__THE PROBLEM__: Return, word for word, the part of the Alex Nalpas biography starting at "- The Regiment's" and ending at "Maria Chapdelaine (1934)".

__EXTRACT__:
- Born: 4 April 1887 Smyrna, Ottoman Empire
- Died: 15 May 1944 (aged 57) Pau, France
- Occupation: Producer

= Alex Nalpas =

French film producer

Alex Nalpas (1887–1944) was a French film producer. He began his career in the early 1920s making short silent films before graduating to feature films. He was at the peak of his activity during the early 1930s following the introduction of sound, producing a number of adaptations of stage comedies. He was the younger brother of producer Louis Nalpas.

==Selected filmography==
- Parisian Pleasures (1927)
- Princess Mandane (1928)
- The Blaireau Case (1932)
- The Regiment's Champion (1932)
- Tire au flanc (1933)
- L'enfant de ma soeur (1933)
- Bach the Millionaire (1933)
- The Surprises of Divorce (1933)
- The Heir of the Bal Tabarin (1933)
- Maria Chapdelaine (1934)

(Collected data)
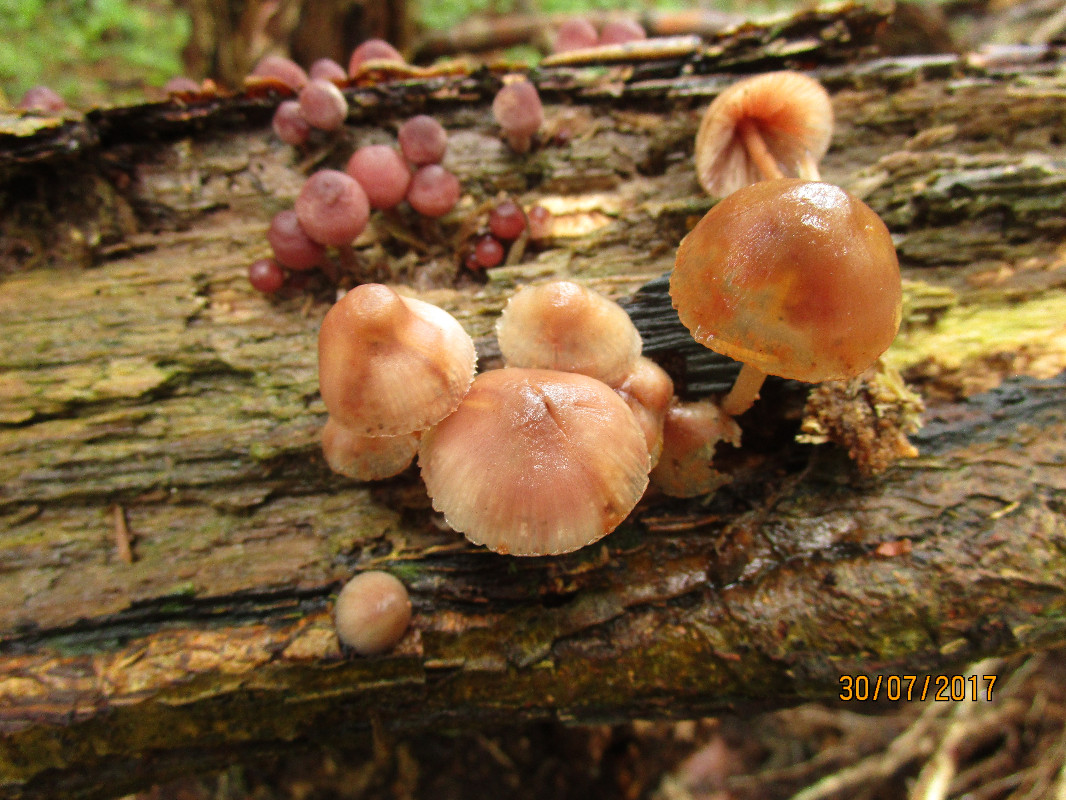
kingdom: Fungi
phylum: Basidiomycota
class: Agaricomycetes
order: Agaricales
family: Mycenaceae
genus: Mycena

__COMPLETED TASK__:
- The Regiment's Champion (1932)
- Tire au flanc (1933)
- L'enfant de ma soeur (1933)
- Bach the Millionaire (1933)
- The Surprises of Divorce (1933)
- The Heir of the Bal Tabarin (1933)
- Maria Chapdelaine (1934)